|System: PS4, Xbox One, Xbox 360, PS3, PC|
|Dev: Monolith Productions|
|Pub: Warner Bros.|
|Release: October 7, 2014|
|Screen Resolution: 480p-1080p|
by Angelo M. D'Argenio
When you think of Lord of the Rings games, you think of basic action games that try to ride the wave of popularity of the LOTR franchise. But Middle-Earth: Shadow of Mordor is very, very different. This isn’t a generic action game. This is a living breathing world that changes as you play in it.
Here’s the basic premise. You are a wraith, a lich king made flesh. You were resurrected in order to do Sauron’s bidding in the time between The Hobbit and The Lord of the Rings. Essentially, it is telling the story of how Sauron came to power. The developers aren’t talking much about the story, but suffice it to say you will meet up with plenty of noteworthy Lord of the Rings characters.
Being that you are essentially undead, you can’t die, but death isn’t the thing that is breathing down your neck in this game. Time, on the other hand, is the thing you have to look out for. Sauron has to infiltrate great Orc warlords in order to build his forces, and he doesn’t have all day. If you die, then time will pass and it will be more and more difficult to reach Sauron’s goal.
What’s cool about Shadow of Mordor is that the game world changes quite a bit as you interact with it. Say, for example, that you are targeting a warlord and want to add him to Sauron’s army. Well you can’t just go in sword swinging. These warlords have tons of underlings that will tear you apart, limb from limb, if you go in all Rambo. Instead, you have to work your way up to him by targeting his forces.
You can do this in several ways. You can, for example, simply destroy his underlings one by one, giving him fewer body guards in the final fight. Or, on the other hand, you can dominate his underlings to make them turn against him. You can set booby traps in his base, poison his food, and even unleash wild beasts on him. The way you want to fight him is your choice alone.
What’s really interesting is the fact that the orc-ish hierarchy is always changing as time passes. As orcs kill enemies and complete missions, they grow in power, strength and renown. Luckily, you can interfere in these missions, choosing exactly which orcs you want to succeed and fail. The developers call this the “nemesis system” and it’s always active while you play the game.

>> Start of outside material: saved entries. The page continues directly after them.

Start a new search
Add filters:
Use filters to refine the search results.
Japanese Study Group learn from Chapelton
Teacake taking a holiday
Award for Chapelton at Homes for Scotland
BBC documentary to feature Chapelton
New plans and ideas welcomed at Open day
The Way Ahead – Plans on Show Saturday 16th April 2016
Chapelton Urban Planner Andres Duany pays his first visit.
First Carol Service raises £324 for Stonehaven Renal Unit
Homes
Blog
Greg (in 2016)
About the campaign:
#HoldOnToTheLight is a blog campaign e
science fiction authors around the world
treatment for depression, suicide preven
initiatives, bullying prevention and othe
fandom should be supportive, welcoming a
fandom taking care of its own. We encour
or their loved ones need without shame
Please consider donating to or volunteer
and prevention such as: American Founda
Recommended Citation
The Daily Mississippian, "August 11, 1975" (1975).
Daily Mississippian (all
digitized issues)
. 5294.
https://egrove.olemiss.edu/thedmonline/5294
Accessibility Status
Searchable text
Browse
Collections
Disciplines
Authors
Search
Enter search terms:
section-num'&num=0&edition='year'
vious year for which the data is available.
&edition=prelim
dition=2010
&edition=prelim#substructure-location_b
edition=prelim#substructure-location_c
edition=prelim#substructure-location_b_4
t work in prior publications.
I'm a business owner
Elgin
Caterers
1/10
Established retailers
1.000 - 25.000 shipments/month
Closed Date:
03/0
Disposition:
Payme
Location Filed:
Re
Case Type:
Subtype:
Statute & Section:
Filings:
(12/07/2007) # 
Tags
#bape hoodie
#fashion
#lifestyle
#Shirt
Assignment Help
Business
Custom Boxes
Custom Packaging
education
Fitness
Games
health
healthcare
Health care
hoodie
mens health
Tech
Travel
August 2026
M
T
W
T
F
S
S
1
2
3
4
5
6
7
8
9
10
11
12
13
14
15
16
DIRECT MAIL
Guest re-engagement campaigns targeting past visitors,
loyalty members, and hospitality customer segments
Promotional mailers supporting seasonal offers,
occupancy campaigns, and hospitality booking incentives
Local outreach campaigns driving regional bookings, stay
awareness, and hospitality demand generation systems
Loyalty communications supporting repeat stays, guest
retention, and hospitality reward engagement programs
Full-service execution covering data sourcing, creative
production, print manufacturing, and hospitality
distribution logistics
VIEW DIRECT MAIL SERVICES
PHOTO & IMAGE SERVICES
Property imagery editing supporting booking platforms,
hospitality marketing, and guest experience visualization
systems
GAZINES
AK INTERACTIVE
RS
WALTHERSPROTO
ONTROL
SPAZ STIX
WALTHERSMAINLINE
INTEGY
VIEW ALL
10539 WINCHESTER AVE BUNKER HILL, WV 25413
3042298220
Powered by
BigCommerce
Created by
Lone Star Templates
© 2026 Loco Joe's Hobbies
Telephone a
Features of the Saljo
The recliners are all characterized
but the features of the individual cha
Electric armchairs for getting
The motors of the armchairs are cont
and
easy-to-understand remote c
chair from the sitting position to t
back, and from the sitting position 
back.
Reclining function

Unfortunately, killing you is a huge badge of honor for an orc. After all, you are one of the undead kings. So if you die in battle the foe you died to will grow in strength and rise up the orc-ish ranks. Luckily you can target him for revenge if you like, and eventually dominate him into your army. Even more so, you can dominate an orc and let him kill you several times to grow in rank. Of course, Orcs will fight with each other too, so killing your little pet orc’s enemies will help him rise through the ranks quicker. Once you have an army of orcs under your command, you can bring them with you into story missions, making your life a whole lot easier.
Unfortunately, as interesting as the nemesis system was, combat was not nearly as interest. There is only one combat button, the attack button, and that’s basically all you need. You can use a block button to parry your opponent’s strikes, or the jump button to vault over and stun him, but mashing attack was pretty much the way to go. By the end of the demo my thumb was killing me.
But even though combat is a little dry, your options inside combat are actually quite varied. You can, for example, “combat dominate” to turn lesser enemies to your side. You can launch into a flurry of strikes that take out stunned enemies. You can one hit kill assassinate enemies and grab enemies to use as human shields. All of these abilities are actually governed by the amount of hits you have managed to rack up before getting hit yourself. So keeping on the offense will give you plenty of more options in battle.
The other big tool you have is the ability to slow time. Holding down a trigger will take you into lich mode, which turns the world white and slows everything down. Here you can do a number of different things. You can, for example, fire spirit arrows at your enemies to take them down from afar. You can teleport strike to stun your enemies and take them out in one blow. You can distract enemies by poltergeisting objects and forcibly mount beasts of the wild. You can even suck the life and power out of enemies to replenish your own. Unfortunately, none of this is particularly useful in combat time, and so many confrontations come down to how well you plan before the confrontation even takes place.
The thing I liked the most about Shadow of Mordor was the ever changing world. Every time you dominate an orc, another mission pops up. Every time you die, another mission pops up. Every time you complete a story mission, seven other missions pop up. Your missions keep changing depending on what you do in the game, and that means that you could easily lose yourself in side quests for hours. If you are the type of guy who likes to raise an army and vie for world domination, then Middle-Earth: Shadow of Mordor is the game for you.